Extracted records:
○ ○ ○ ○

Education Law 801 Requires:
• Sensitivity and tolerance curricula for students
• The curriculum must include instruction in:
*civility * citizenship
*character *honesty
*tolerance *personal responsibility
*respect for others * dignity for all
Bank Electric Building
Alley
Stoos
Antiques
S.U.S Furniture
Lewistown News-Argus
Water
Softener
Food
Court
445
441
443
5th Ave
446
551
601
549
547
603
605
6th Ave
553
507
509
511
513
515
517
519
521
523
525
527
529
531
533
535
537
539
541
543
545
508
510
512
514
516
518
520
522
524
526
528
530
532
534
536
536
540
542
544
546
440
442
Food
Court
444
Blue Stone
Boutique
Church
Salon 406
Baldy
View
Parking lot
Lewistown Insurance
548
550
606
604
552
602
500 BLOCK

○ ○ ○ ○

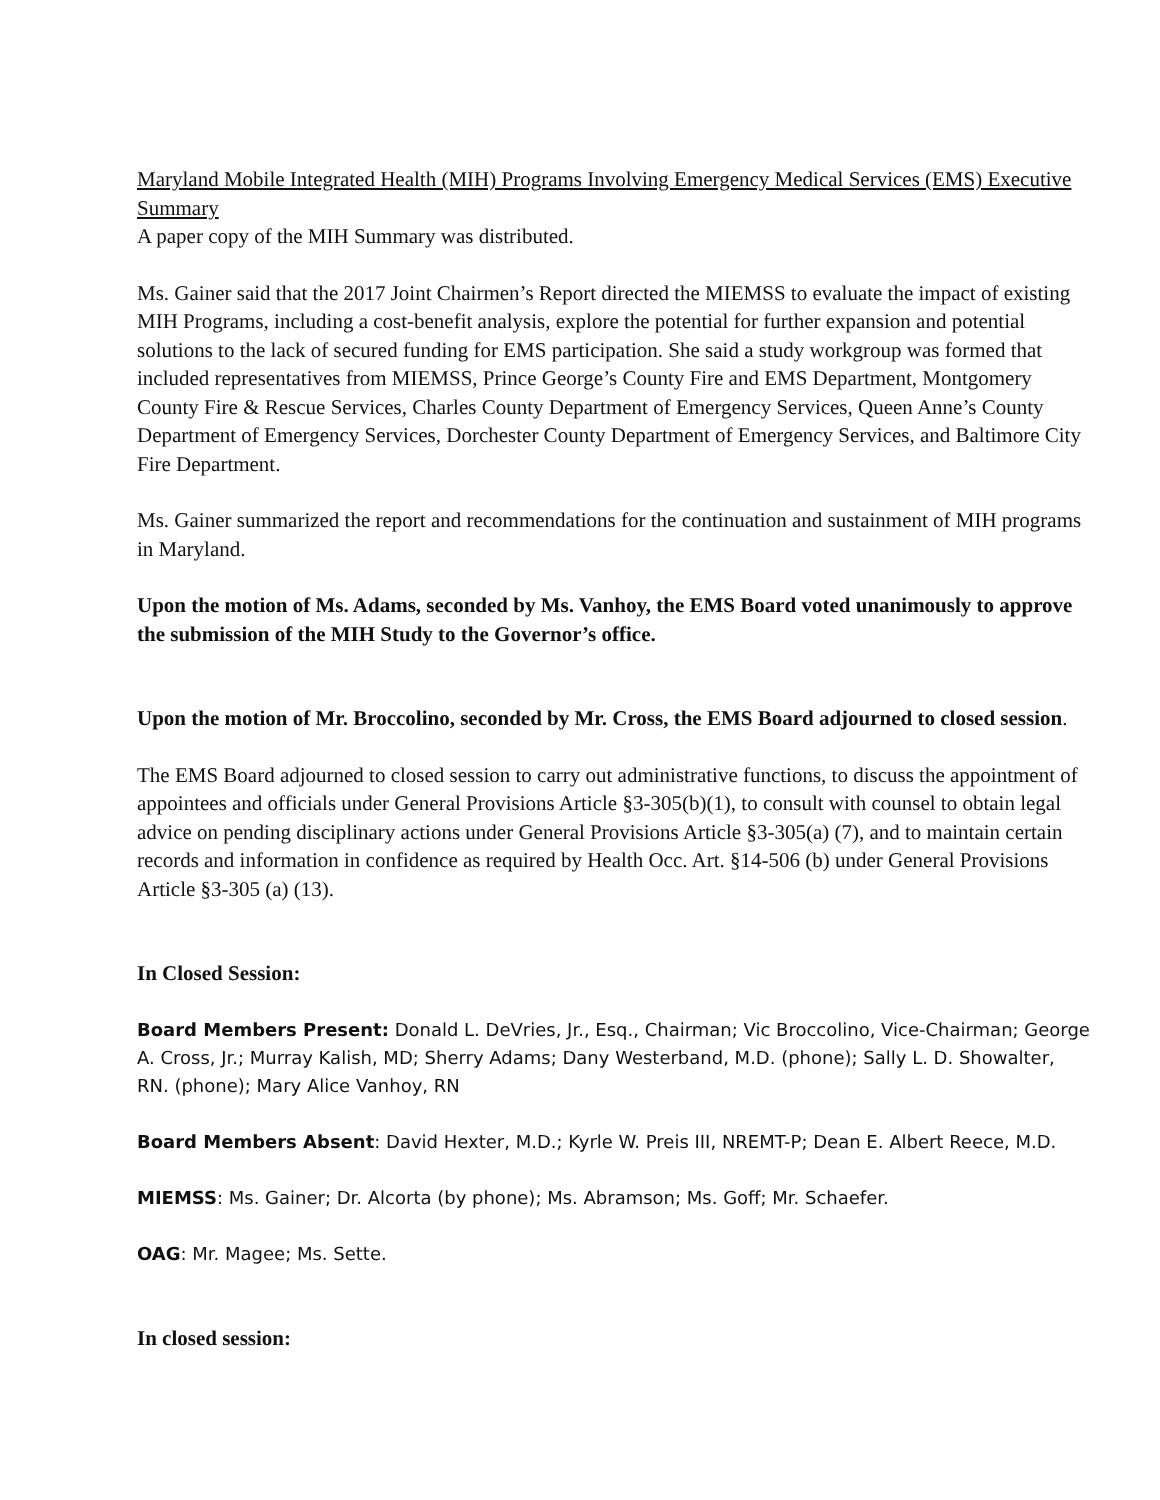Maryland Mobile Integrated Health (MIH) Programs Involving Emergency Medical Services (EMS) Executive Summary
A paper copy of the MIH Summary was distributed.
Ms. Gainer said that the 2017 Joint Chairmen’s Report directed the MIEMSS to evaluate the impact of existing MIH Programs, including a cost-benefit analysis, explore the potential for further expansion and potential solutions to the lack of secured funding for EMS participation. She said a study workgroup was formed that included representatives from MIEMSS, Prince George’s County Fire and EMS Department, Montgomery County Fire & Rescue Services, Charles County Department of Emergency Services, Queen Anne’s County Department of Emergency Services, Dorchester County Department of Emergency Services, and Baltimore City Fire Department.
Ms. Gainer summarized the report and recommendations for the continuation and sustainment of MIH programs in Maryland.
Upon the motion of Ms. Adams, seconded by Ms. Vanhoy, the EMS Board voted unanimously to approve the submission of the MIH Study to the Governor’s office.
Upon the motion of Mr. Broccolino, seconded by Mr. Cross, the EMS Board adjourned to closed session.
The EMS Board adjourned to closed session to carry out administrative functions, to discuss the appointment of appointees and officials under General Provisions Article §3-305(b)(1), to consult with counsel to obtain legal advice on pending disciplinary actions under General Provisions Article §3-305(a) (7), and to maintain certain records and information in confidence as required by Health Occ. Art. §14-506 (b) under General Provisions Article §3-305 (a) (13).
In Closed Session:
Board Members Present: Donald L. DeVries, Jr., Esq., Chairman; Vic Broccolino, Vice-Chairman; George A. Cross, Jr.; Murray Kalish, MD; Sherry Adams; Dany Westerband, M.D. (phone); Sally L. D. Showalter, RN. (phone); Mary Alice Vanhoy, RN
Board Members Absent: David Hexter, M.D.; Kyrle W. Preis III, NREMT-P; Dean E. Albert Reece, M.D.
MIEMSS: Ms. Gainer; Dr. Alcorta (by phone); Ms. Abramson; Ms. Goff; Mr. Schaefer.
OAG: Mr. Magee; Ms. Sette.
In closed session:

○ ○ ○ ○

Exercise details: Pull every line containing the string "Adams" out of the data above and copy it.

Task solution:
Upon the motion of Ms. Adams, seconded by Ms. Vanhoy, the EMS Board voted unanimously to approve the submission of the MIH Study to the Governor’s office.
Board Members Present: Donald L. DeVries, Jr., Esq., Chairman; Vic Broccolino, Vice-Chairman; George A. Cross, Jr.; Murray Kalish, MD; Sherry Adams; Dany Westerband, M.D. (phone); Sally L. D. Showalter, RN. (phone); Mary Alice Vanhoy, RN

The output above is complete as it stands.